Traditionelle irische Musik erreicht ihren höchsten Ausdruck in den Pubs von Galway. Tigh Coilí, Tigh Neachtain und die Crane Bar beherbergen Sessions, die Musiker aus ganz Irland und darüber hinaus anziehen. Ihre spontanen Darbietungen tragen eine Rohheit und Authentizität in sich, die kein Konzertsaal jemals replizieren könnte. Das Galway International Arts Festival im Juli verwandelt die gesamte Stadt in ein Fest der Theater-, Musik- und Bildenden Kunst, während die Galway Races — ein einwöchiges Festival mit Pferderennen, Mode und ungenierter Geselligkeit — bestätigt, dass Galway seine Freuden ernst nimmt. Die Beziehung der Stadt zur irischen Sprache bleibt lebendig, wobei Irisch in der umliegenden Region Connemara und auf den Aran-Inseln natürlich gesprochen wird, was der Region eine kulturelle Tiefe verleiht, die einsprachiges Irland nicht bieten kann.

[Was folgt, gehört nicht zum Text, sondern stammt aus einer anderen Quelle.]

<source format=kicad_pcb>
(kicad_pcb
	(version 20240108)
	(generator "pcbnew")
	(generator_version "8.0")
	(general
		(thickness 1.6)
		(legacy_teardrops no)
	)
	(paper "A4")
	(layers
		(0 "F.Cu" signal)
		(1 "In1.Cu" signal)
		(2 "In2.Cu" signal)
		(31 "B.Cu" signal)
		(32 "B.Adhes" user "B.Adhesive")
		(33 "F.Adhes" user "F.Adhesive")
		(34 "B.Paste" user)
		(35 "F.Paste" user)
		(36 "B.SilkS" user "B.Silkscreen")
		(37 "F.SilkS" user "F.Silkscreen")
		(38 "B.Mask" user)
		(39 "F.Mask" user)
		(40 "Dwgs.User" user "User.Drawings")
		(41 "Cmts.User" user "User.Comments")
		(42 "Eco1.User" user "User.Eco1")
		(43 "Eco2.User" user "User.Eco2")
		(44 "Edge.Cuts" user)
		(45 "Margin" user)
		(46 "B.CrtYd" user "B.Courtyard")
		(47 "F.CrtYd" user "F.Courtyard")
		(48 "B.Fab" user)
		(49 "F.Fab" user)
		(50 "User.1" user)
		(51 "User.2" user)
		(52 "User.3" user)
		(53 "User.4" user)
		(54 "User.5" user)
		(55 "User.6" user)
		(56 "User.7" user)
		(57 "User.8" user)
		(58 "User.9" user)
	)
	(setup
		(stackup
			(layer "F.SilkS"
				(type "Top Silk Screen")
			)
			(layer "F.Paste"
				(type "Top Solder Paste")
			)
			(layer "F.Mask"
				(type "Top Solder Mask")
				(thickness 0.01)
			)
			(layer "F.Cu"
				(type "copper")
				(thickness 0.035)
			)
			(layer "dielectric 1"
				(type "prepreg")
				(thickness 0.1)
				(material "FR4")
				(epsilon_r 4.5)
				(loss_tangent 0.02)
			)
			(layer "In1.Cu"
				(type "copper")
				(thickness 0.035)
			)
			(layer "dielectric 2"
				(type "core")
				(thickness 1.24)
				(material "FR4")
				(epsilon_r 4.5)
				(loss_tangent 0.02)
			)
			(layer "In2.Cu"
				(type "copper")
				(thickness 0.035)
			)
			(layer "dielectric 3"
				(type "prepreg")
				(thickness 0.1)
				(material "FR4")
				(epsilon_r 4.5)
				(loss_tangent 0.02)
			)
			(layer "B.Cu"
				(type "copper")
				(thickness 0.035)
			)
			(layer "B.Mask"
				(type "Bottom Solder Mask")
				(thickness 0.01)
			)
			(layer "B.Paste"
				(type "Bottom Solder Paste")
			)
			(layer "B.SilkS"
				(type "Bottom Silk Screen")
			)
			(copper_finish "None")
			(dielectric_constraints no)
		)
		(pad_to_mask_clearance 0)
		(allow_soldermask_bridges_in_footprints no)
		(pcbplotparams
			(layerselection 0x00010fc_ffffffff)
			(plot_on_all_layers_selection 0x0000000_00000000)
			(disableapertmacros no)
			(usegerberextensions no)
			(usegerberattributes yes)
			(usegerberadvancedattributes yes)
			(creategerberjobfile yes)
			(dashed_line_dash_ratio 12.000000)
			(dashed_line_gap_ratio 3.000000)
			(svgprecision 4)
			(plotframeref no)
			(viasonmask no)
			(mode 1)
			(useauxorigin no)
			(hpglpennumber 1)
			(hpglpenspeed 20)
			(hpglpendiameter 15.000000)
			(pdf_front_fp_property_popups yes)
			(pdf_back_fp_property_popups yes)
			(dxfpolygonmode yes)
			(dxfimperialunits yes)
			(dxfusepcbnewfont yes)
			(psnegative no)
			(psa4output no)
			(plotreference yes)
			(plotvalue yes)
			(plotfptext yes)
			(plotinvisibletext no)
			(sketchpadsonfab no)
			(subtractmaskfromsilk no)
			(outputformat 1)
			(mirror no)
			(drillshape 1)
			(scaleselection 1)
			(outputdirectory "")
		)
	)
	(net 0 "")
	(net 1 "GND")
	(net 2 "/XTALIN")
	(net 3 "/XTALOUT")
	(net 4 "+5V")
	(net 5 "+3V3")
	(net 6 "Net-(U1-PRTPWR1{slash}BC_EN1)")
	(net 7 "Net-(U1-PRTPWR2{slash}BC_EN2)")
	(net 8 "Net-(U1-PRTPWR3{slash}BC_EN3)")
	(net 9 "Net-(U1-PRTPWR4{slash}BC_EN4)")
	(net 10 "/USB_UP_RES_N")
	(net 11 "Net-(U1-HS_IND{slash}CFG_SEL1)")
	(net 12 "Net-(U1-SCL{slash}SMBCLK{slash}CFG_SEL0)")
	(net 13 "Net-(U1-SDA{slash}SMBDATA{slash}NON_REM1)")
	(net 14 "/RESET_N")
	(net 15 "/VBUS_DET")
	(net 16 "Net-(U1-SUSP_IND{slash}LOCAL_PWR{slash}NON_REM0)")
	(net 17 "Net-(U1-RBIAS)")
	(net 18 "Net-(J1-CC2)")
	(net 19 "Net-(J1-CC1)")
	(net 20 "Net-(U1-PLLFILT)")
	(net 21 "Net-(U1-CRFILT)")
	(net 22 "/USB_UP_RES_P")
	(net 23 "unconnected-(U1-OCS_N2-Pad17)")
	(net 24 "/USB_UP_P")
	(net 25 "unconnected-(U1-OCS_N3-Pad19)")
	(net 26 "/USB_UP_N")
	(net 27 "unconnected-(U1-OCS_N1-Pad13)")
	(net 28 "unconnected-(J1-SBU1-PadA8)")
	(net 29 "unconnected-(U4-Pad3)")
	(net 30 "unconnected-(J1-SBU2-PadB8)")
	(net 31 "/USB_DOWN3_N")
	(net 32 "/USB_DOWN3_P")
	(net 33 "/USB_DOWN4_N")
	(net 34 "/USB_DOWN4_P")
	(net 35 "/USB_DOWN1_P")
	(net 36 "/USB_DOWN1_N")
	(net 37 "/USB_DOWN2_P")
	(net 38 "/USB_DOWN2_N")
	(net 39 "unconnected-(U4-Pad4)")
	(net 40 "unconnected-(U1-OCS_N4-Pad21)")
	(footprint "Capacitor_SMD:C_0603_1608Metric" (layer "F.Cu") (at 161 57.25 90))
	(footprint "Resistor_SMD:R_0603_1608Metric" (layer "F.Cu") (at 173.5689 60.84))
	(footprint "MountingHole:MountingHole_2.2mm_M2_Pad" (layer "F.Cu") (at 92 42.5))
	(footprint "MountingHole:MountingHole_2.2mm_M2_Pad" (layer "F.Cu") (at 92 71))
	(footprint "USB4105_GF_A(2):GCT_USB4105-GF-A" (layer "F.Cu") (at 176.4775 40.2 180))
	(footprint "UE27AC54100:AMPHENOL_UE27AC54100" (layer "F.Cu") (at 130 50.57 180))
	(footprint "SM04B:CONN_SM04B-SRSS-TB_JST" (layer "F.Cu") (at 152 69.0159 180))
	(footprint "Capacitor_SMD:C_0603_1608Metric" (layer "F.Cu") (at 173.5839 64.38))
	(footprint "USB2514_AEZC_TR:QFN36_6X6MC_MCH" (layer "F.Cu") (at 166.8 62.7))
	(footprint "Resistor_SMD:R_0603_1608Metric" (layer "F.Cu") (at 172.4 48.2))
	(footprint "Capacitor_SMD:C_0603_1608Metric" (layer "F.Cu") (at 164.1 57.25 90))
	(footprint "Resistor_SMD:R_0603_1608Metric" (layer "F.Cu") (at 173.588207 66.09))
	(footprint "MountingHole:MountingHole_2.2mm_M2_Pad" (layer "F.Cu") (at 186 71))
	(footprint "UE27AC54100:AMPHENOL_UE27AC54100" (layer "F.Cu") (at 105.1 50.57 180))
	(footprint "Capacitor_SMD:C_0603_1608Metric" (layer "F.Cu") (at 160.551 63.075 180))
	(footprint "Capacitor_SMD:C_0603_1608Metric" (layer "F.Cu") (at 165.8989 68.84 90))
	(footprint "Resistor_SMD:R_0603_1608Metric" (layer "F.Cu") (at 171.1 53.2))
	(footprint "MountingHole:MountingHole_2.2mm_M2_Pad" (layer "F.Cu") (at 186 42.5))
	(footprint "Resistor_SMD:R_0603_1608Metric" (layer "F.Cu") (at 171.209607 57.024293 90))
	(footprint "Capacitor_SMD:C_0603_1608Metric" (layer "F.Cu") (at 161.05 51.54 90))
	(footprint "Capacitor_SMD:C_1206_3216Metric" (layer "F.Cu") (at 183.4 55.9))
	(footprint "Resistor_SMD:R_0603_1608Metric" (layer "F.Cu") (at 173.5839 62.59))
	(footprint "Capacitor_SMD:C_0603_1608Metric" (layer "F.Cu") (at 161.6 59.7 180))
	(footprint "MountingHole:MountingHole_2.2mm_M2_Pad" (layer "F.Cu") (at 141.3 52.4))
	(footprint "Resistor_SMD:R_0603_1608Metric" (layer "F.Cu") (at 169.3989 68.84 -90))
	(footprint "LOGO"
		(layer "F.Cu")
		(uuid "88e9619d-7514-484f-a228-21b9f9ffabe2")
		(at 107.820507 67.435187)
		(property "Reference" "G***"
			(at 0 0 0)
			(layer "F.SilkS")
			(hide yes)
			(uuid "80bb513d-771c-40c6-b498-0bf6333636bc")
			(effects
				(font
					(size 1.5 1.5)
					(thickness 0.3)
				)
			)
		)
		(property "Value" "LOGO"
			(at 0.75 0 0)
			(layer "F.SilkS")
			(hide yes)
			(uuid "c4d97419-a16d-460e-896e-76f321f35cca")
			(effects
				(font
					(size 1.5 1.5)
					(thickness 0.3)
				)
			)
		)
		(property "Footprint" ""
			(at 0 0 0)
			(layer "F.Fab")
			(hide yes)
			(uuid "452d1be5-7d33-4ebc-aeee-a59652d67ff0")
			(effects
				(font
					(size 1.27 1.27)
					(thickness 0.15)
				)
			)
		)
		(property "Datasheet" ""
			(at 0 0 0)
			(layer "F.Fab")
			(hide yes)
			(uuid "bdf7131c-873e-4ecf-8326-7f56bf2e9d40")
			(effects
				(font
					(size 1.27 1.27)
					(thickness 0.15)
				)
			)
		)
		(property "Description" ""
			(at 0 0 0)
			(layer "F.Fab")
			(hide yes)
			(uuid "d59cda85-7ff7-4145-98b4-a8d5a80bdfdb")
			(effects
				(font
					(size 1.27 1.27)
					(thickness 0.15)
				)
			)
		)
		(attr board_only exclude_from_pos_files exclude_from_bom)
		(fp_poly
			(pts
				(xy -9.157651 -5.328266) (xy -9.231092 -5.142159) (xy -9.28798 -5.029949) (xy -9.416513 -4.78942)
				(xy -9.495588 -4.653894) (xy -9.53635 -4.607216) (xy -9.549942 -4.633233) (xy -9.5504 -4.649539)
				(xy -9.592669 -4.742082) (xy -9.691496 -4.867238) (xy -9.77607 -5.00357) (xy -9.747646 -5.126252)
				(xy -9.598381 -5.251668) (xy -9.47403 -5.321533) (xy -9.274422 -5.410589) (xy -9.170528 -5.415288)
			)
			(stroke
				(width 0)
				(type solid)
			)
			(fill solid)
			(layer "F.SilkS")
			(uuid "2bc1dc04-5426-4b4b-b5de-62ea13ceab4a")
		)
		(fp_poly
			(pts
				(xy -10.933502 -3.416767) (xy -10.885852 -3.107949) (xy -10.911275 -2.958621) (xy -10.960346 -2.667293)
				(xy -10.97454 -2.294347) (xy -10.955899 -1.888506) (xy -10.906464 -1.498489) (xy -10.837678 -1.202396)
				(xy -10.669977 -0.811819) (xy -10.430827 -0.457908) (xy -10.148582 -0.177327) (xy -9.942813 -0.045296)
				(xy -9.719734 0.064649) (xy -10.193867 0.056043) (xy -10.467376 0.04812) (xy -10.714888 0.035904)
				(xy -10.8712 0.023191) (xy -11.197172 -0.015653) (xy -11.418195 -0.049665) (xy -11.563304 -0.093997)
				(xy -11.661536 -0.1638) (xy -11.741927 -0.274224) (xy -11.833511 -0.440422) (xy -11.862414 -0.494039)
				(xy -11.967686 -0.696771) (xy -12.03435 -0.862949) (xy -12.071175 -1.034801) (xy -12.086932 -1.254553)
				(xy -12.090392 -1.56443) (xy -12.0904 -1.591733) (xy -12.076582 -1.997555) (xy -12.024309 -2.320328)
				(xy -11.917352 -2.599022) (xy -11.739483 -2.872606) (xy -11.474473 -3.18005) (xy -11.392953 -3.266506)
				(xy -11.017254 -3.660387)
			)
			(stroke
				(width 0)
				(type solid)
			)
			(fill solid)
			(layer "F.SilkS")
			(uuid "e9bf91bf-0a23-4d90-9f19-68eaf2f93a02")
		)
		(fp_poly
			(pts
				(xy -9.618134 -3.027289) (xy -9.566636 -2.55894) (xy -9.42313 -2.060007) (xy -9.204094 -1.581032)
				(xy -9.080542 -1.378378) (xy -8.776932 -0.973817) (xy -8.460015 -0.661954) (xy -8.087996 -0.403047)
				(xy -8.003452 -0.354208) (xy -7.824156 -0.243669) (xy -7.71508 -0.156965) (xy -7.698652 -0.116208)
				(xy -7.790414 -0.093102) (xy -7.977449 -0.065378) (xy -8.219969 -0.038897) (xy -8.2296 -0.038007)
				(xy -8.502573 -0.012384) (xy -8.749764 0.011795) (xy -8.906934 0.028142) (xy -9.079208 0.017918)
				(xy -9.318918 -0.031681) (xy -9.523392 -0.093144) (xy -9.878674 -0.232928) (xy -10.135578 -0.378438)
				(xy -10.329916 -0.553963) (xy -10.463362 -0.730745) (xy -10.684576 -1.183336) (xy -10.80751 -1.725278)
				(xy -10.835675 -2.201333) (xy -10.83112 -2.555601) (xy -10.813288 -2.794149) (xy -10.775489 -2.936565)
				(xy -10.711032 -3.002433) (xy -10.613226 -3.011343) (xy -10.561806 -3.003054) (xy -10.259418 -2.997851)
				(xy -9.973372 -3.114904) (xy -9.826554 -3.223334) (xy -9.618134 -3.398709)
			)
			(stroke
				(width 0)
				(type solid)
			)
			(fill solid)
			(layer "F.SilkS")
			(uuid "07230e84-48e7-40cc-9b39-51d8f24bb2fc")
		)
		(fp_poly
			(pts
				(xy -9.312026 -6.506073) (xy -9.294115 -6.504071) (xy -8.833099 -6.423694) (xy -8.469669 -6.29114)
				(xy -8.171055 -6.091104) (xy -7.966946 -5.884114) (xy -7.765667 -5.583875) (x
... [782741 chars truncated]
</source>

Die Landschaft rund um Galway bietet einige der ikonischsten Szenarien Irlands. Die Aran-Inseln – Inis Mór, Inis Meáin und Inis Oírr – bewahren eine Lebensweise, die in der irischen Sprache, traditioneller Landwirtschaft und der spektakulären Steinburg Dún Aonghasa verwurzelt ist, die auf hundert Meter hohen Klippen über dem Atlantik thront. Connemara, das sich nach Westen durch eine Landschaft aus Mooren, Bergen und diamantklaren Seen erstreckt, bietet Fahrten und Wanderungen, die die wilde Schönheit der atlantischen Küste Irlands verkörpern. Die Cliffs of Moher, obwohl technisch gesehen in County Clare gelegen, sind leicht erreichbar und präsentieren eines der dramatischsten Küstenerlebnisse Europas – acht Kilometer steile Klippen, die über zweihundert Meter aus dem brodelnden Atlantik emporragen.

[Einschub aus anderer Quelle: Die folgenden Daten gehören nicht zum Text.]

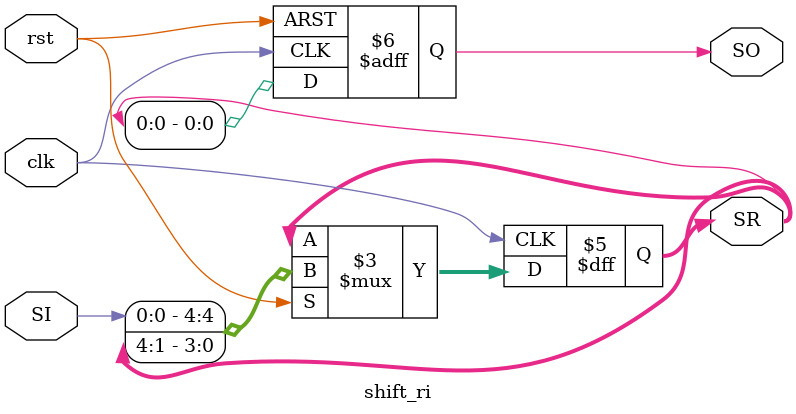
<source format=v>
module shift_ri(SI,SO,SR,clk,rst);
  input SI,clk,rst;
  output [4:0]SR;
  output SO;

  always@(posedge clk or negedge rst)
    if(!rst)
      begin
        SO<=5'b0;
        SO<=1'b0;
      end
  else
    begin
      SR[4]<=SI;
      SR[3]<=SR[4];
      SR[2]<=SR[3];
      SR[1]<=SR[2];
      SR[0]<=SR[1];
      SO<=SR[0];
    end
endmodule
 
    

</source>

Azamara, Fred Olsen Cruise Lines und Windstar Cruises inkludieren Galway in ihren Routen durch die Britischen Inseln und den Nordatlantik, wobei die Schiffe die Tiefwasserhafenanlagen direkt vor der Stadt nutzen. Die Saison erstreckt sich von Mai bis September, wobei der Sommer die längsten Tage, die Festspielzeit und das beste Wetter für Inselausflüge bietet – obwohl die Verteidiger Galways argumentieren würden, dass die Pubs und Musikszene der Stadt jede Saison gleichermaßen lohnenswert machen. Die Kombination aus urbanem kulturellem Reichtum und der Nähe zu Irlands wildesten Landschaften macht Galway zu einem der vollständigsten Kreuzfahrthafen-Erlebnisse in den Britischen Inseln.